After averaging just 70 yards rushing over the first three games of the season, the Bears have produced 114 and 125 yards on the ground in their last two contests.

"It helps Brian," said offensive coordinator Dowell Loggains. "It helps the play-calling. There's definitely [a point] where you don't get one-dimensional. You're able to throw the football. You're able to run the football when you need to. I think that's very important."

Hoyer has excelled in recent weeks, becoming the first quarterback in Bears history to pass for at least 300 yards in three straight games without an interception. He enters Week 6 having completed 71.4 percent of his passes for 1,094 yards with six touchdowns and a 108.5 passer rating.

Loggains feels that the key to Hoyer having thrown 140 passes this season without being picked off is trusting his progressions, being disciplined and understanding coverages.

"He's a smart player," said Loggains, who served as Hoyer's position coach with the Cleveland Browns in 2014. "He's played a lot. I think that's the biggest thing, understanding we're not going to sit back there, we're not going to force the ball to Alshon [Jeffery]."

Some outside Halas Hall have questioned why the Bears have only targeted Jeffery 18 times in the last three games; he has just 13 receptions for 129 yards during that span. But Loggains wants Hoyer to continue to find open receivers and not force the ball to any one individual.

"If [opponents] are going to try to double Al and do those other things, then we'll throw it to other people," Loggains said. "We have a lot of plays designed to go to Alshon. If not, then we're getting to No. 2 and No. 3. [Hoyer] has been disciplined in his reads and trusting his progressions."

With the Colts focusing on Jeffery last Sunday in Indianapolis, Cameron Meredith caught nine passes for 130 yards and one TD, Zach Miller had seven receptions for 73 yards, Eddie Royal caught seven passes for 43 yards and Howard had three catches for 45 yards and one TD.

"The coverage will dictate where the ball goes," Loggains said. "Brian's done a real good job of trusting his progressions, going through his progressions, not trying to force balls and doing the right thing. Alshon's productive. When it's one-on-one, the ball's going to go to him. When they double team him, the ball's going to go somewhere else."

Hoyer has also done an excellent job of avoiding sacks, taking just two in three starts. He was not sacked while throwing 49 passes against the Cowboys Sept. 24 and 43 versus the Colts.

"The passing game has a lot of moving parts," said coach John Fox. "It's getting rid of the ball on time. It's getting proper reads. Obviously, the protection is key. Knowing what to do, where to go, where the line's going, some of the twists and turns that can happen along the way that the defense tries to create.

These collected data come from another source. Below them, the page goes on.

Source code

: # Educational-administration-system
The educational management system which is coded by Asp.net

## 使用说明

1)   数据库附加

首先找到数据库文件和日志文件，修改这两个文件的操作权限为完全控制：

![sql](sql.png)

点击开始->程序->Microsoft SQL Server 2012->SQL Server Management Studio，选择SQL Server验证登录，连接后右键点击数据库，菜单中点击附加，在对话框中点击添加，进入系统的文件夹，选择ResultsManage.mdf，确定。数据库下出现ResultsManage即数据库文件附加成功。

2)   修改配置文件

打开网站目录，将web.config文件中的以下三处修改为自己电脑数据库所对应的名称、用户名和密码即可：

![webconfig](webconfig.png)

I just think we're getting more comfortable with the continuity of the people and the communication that it takes in a game condition to execute better. So I think we're making progress, [but] we're not there yet."

One of the few times that Hoyer failed to make a correct read came on the Bears' final play last Sunday. On fourth-and-eight from the Indianapolis 28, the Colts disguised their coverage, making it appear that they were doubling Jeffery with a safety over the top. But Jeffery ultimately beat single coverage, breaking open deep as Hoyer threw incomplete over the middle to Meredith.

"We addressed it as a group," Loggains said. "We're not going to sweep anything under the rug. We talk about things as an offense that need to be talked about. But that wasn't the play that won or lost the game. We had a first-and-goal [in the first quarter] and we got a facemask penalty that knocks us back and end up kicking a field goal, which is a four-point swing.

"When you have seven penalties inside the 40-yard line, it wasn't one play that defined you. It's those seven or eight plays in a game that you don't know which one is going to be the difference. That was the last play we had. That was our last chance. That's why it stings more. But Brian is not defined on that one play. He played 64 really good snaps of football."